Sunday, August 29, 2010

August 29, 1833 – Parliament Passes Slaves' Rights Act

Slavery had existed in the British Empire long before it could have been called an empire, but the sun seemed to set it as the nineteenth century grew prosperous. Abolitionists had worked for years to end the practice by lobbying Parliament, and a formal Anti-Slavery Society was formed in 1823 with such members as William Wilberforce, Thomas Clarkson, and Elizabeth Pease. Pitted against them were the wealthy plantation owners of the empire whose fortunes were based on cheap labor.

Another force against the abolitionists was simple inertia. Slavery had worked for so long that, while it may have been deplorable, that was simply the way things were. Many noted the question of what to do with thousands of newly freed, unemployed, uneducated former slaves. The status quo continued so, until 1831 when a planned peaceful strike of Baptist slaves broke out into violent revolt in Jamaica, put down ten days later with hundreds dead in what became known as the Baptist War.

After the rebellion, an inquiry was sent to investigate, and the brutality of the planters became known. While the abolitionists used the information to push forward their agenda, businessmen became concerned. They had lost the slave trade in 1807, but to lose all slaves would be a major financial hit. When it became suspected that even the East India Company may suffer, money acted. Through politicking and outright bribery, the years of work of the Anti-Slavery Society were absconded and twisted into a new ideal: governing the rights of slaves.

Before the abolitionists could effectively rebut it, the Slaves' Rights Act was passed in 1833. The institution of slavery was thus legally protected, and slaves were deemed a kind of lifetime apprentice. Mistreatment of slaves was made stiffly illegal with fines and even jail-time, but runaway slaves were also to be arrested and fined what little money they had. A new office of civil servant was created as Slave Inspectors (which became well paid and often relations of large slave owners). Also key to the act was the point that slave may only be bought or sold with a writ of permission from the slave. While not reigniting the slave trade, this did open legal grounds for the transport and sale of slaves.

Abolitionists decried the act as “a feeble bandage on a festering wound”, and Thomas Clarkson was quoted as saying that he was “happy Wilberforce did not live to see this day.” Still, the law improved conditions for slaves, and many were sold their freedom. Even with fewer slaves per capita, slavery continued. Reinventing themselves, many abolitionists began to use the “writ of permission” as note that the slaves must be able to write effectively, and thus schooling must be provided for all slaves, especially the young. When it was upheld in the courts, many abolitionists became educators for the slaves.

With furthered education, the slaves of the British Empire became arguably more politically significant than the uneducated masses in the large cities of the Industrial Revolution. Following the reports of David Livingstone in the 1860s about the Arab slave trade, a new push for slaves' rights began and was furthered by the Emancipation Proclamation in America during its Civil War. A long discourse in Parliament began, and slavery was abolished in 1873. Newly freed, many slaves used their education to better their position: opening businesses, buying land, and employing other former slaves as workers in factories.

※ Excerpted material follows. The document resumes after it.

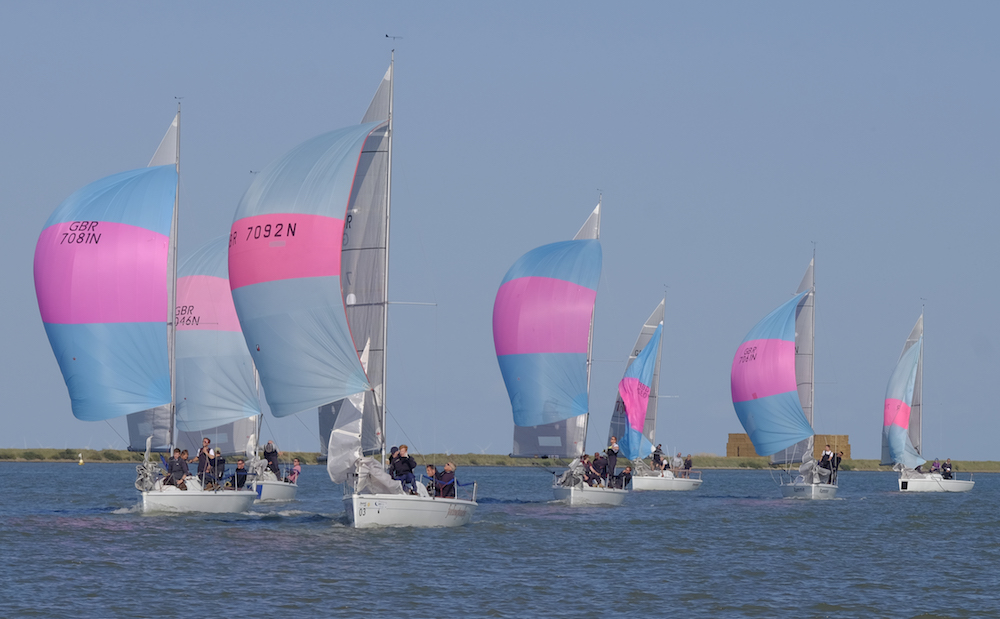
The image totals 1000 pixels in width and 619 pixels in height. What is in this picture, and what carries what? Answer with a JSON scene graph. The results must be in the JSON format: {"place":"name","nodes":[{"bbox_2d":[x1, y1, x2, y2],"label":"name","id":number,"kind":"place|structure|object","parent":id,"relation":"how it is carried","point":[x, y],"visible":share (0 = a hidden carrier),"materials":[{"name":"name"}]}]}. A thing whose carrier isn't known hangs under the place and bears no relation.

Toward the twentieth century, the centers of manufacturing shifted toward former plantations. Throughout the British Empire, factories sprung up beside fields, transforming towns to cities. Seaside cities solved their energy needs with offshore drilling for oil and “wave generators,” a machine capable of turning tidal motion to electricity, invented by Freedman John Stanwite of Jamaica. The Caribbean became known as South Manchester for its manufactures, though the nickname was only economically apt as its was a collection of light industry instead of heavy machines. The colonies swiftly began to move away from Britain as a “motherland.”

With the World War ending in 1918, Ireland led the colonies in searching for freedom. With a marginal downturn in the world economy over the course of the 1930s in the World Depression, political pressure forced the British Empire to evolve into a commonwealth of republics. Socialism would strike many of the former French and Spanish colonies as preferable following the example of Stalinist Russia, but the political tug-of-war between the capitalist west and the USSR could hardly be called a war, even a cold one. Instead, widespread commercialism would dominate the world by the beginning of the twenty-first century.




In reality, the act of 1833 fully abolished slavery, though not all at once. Slaves under six were freed, and the rest would be deemed “apprentices” to be freed gradually based upon employment until 1840. Many slaves led peaceful protests and were granted their freedom early. However, the Act did make note that it was not applicable “to any of the Territories in the Possession of the East India Company, or to the Island of Ceylon, or to the Island of Saint Helena,” thus protecting many business interests.